The Mumbai bench of the Customs Excise & Service Tax Appellate Tribunal (CESTAT) has held that an order of confiscation under the Customs Act, 1962 along with the consequential penalties under the Act, cannot be invoked without corroborating the evidence.
The appellant, Karim Jaria had filed an appeal before the tribunal challenging the proceedings pertaining to the cranes.
He stated that Crown Lifters imported nine 'used cranes' of varying specifications between 11 February 2005 and 12 February 2007 and five consignments of 'used cranes' between 23 January 2008 and 23 February 2010. He voluntarily deposited an amount of Rs.1,50,00,000 towards differential duty.
However, the tribunal did not find any such proposal in the show-cause notice, which had only made a note of the deposit made voluntarily. The tribunal, thus, held the order of the adjudicating authority (AA).

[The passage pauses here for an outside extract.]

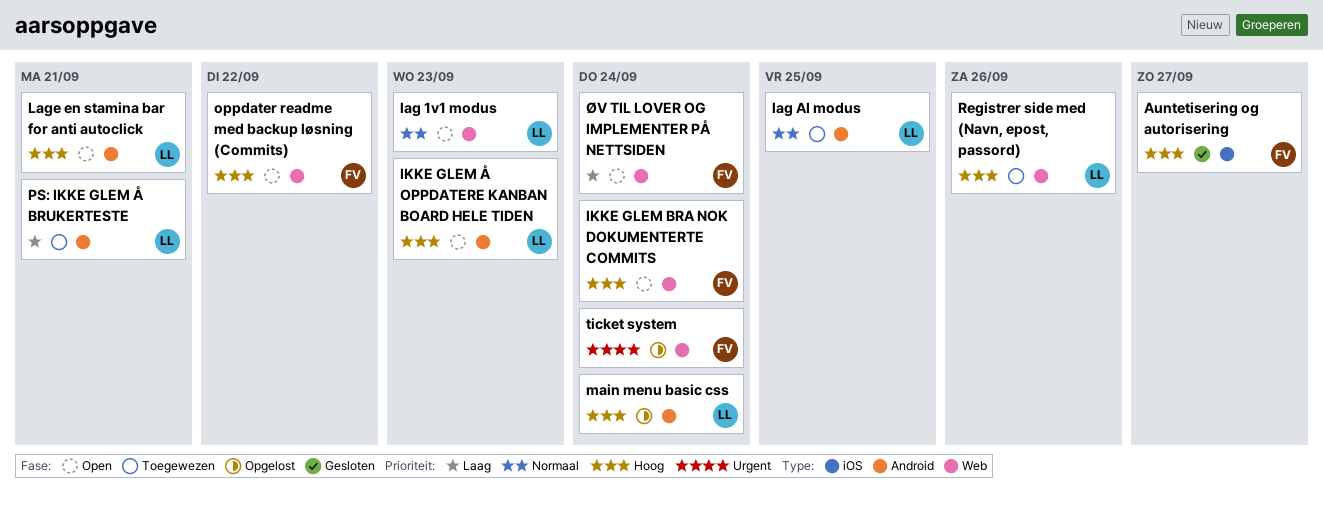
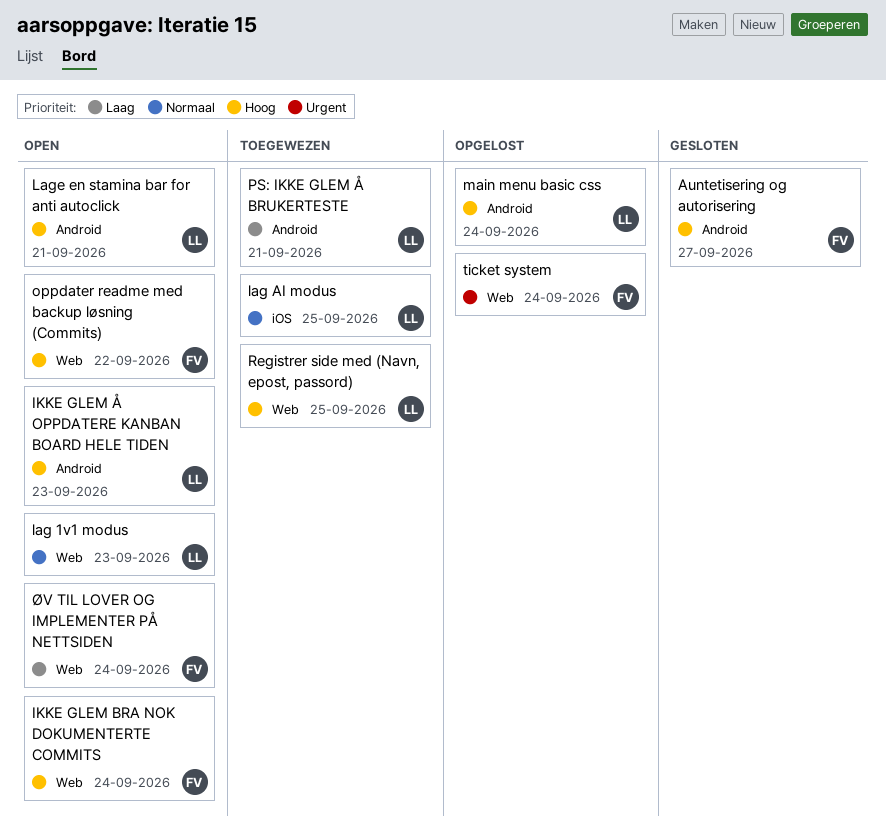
Auntetisering og autorisering, label: iOS -> Android
lag AI modus, label: Android -> iOS
Registrer side med (Navn, epost, passord), due: Sep 26 -> Sep 25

The Coram of Judicial Member Ajay Sharma and Technical Member C J Mathew viewed that the 'acceptance' of the voluntary payment was beyond the framework of the proceedings as determined by the proposals in the show-cause notice. There was no ascertainment of the actual purchase price of each of the nine 'used cranes'.
The bench ruled that the remand order violated the principles of natural justice in the absence of cross-examination. It observed that in absence of any evidence to support the allegation of undervaluation, the re-determination of the assessable value was not in accordance with the law under the Customs Valuation (Determination of Price of Imported Goods) Rules, 2007.
The bench set aside the order for confiscation of the 'used cranes' imported by both entities under the Customs Act, 1962 along with the consequential penalties under the Act.